So, we've snuck out a few times in the early hours, riding our scooter to the beaches on the north of the island. If you leave before 8am and get back in the evening, the checkpoints aren't patrolled then. And a few of the restaurants have been letting people dine-in illegally – though we're so sick of restaurant food that we've now moved into self-catering accommodation. Still, getting groceries is tricky: only a few small shops are open, so we've been shopping in the market.
Back in March, there were 300 tourists here, but now it's down to around 150. Slowly, people have been leaving on repatriation flights – but Helen and I don't qualify for a ticket. We're British, but because we're residents of the UAE the embassy flights aren't open to us – and even if they were, where would we stay in the UK? We'd arrive with our suitcases full of holiday clothes, with nowhere to quarantine ourselves. It's also £1,000 ($1,833) for a one-way ticket.
Meanwhile, the UAE government hasn't offered us any repatriation flights, and residents now need a new permit before we can re-enter the country. They're notoriously hard to get: we've applied four times now, and been rejected every time. We're on a Facebook group for stranded UAE expats, and it has over 21,000 members – each with their own story to tell.
By not being a resident citizen of a country, you really have no place at all: I've always known it, but this saga has really nailed it home.
So, we've decided to make the most of our situation. I'm fortunate that I usually work remotely, and I'm used to joining video meetings across multiple time zones. But now I can jump in the pool between calls! I work from my room, swatting away the mosquitoes and sweating under a slow ceiling fan.
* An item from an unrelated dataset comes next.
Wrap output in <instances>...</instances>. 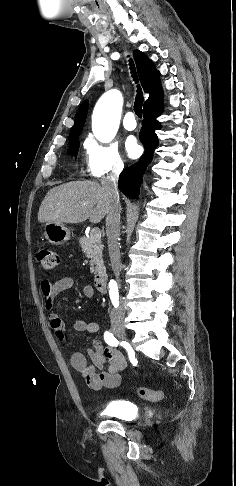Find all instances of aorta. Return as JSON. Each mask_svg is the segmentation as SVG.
<instances>
[{"label":"aorta","instance_id":"1","mask_svg":"<svg viewBox=\"0 0 236 486\" xmlns=\"http://www.w3.org/2000/svg\"><path fill=\"white\" fill-rule=\"evenodd\" d=\"M122 95L118 90L106 92L97 102L93 117L92 131L94 136L103 143L110 142L116 135L121 115ZM111 296L118 294L117 283L109 282Z\"/></svg>","mask_w":236,"mask_h":486}]
</instances>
The jungle is great, but it isn't the easiest working environment.
I've even managed to find myself a gym – though really it's just an outdoor yard with concrete weights and a wooden bench nailed to a palm tree.
Our accommodation is insanely cheap, around £445 per month. All of the hotels have really had to drop their rates, because they're fighting for the few tourists that are left. Though of course, I've still got all my usual outgoings in Dubai: my apartment costs around £26,500 a year to rent, but it's basically just been furniture storage for the last three months.
Emirates are resuming passenger flights on July 1, and we've booked tickets to Dubai on 6 July – that'll be Day 116 of our holiday. But of course, there's no guarantee we'll get re-entry permits by then.
Internal flights aren't running yet, though some local ferries are starting to operate. I've heard there's one to Manila – it takes two days. It'll be a slog, but we'll just have to suck it up. After all, we've been so fortunate to live in this lockdown bubble. As long as I have that permit and that flight, I can handle anything else.